Les rayonnements α étant des particules chargées, le dépôt d’énergie, le long de leur parcours linéaire, présente un pic de Bragg2: la majeure partie de leur énergie est en effet délivrée à la fin de leur parcours au sein du tissu.

Étant donné que le trajet des particules α représente le plus souvent de trois à cinq fois le diamètre d’une cellule cancéreuse, leur effet est particulièrement adapté pour le traitement de petits agrégats de cellules néoplasiques. Les effets directs de l’irradiation α restent donc entièrement limités à la tumeur, préservant ainsi le tissu sain environnant [20].

L’ensemble de ces caractéristiques fait de la RITα une modalité thérapeutique prometteuse pour le traitement des cancers disséminés et les maladies résiduelles par rapport aux grosses tumeurs (bulk) qui sont de taille plus importante.

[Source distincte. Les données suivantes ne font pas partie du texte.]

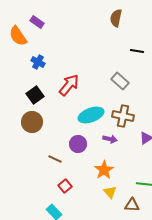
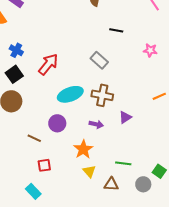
blue cross: (38, 62) -> (16, 50), moved
purple arrow: (110, 139) -> (96, 124), moved
red square: (65, 186) -> (44, 165), turned 32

Les radionucléides utilisés en RITα

Plus de 100 radioisotopes émetteurs de particules α ont été identifiés. Ce sont tous des éléments « lourds » ayant un numéro atomique supérieur à 82. Cependant, seule une petite partie d’entre eux est considérée comme étant utilisable comme agents thérapeutiques (Tableau I). Cela est, en grande partie, dû à la faible disponibilité commerciale de ces sources d’émetteurs de particules α [21], à leur demi-vie (qui ne doit être ni trop longue, ni trop courte) ou encore à la nécessité de la mise en place d’un processus chimique permettant leur couplage au vecteur immunologique. Les radionucléides émetteurs de particules α sont soit produits par un générateur, comme le bismuth-213, l’actinium-225, le radium-223, le plomb-212 et le thorium-227, soit produits en cyclotron, comme l’astate-211. La production de ces radionucléides à partir d’un générateur est un processus complexe. Elle nécessite en effet un réacteur nucléaire car ces radioisotopes sont directement ou indirectement des produits de fission de l’uranium. La production par un générateur requiert, en premier lieu, la purification en plusieurs étapes du radioisotope père issu de la fission de l’uranium afin de pouvoir obtenir, après décroissance radioactive, le radionucléide fils d’intérêt. Ainsi, l’obtention de l’actinium-225 est réalisée grâce au générateur thorium-229/actinium-225 obtenu à la suite de l’extraction du thorium-229 [22].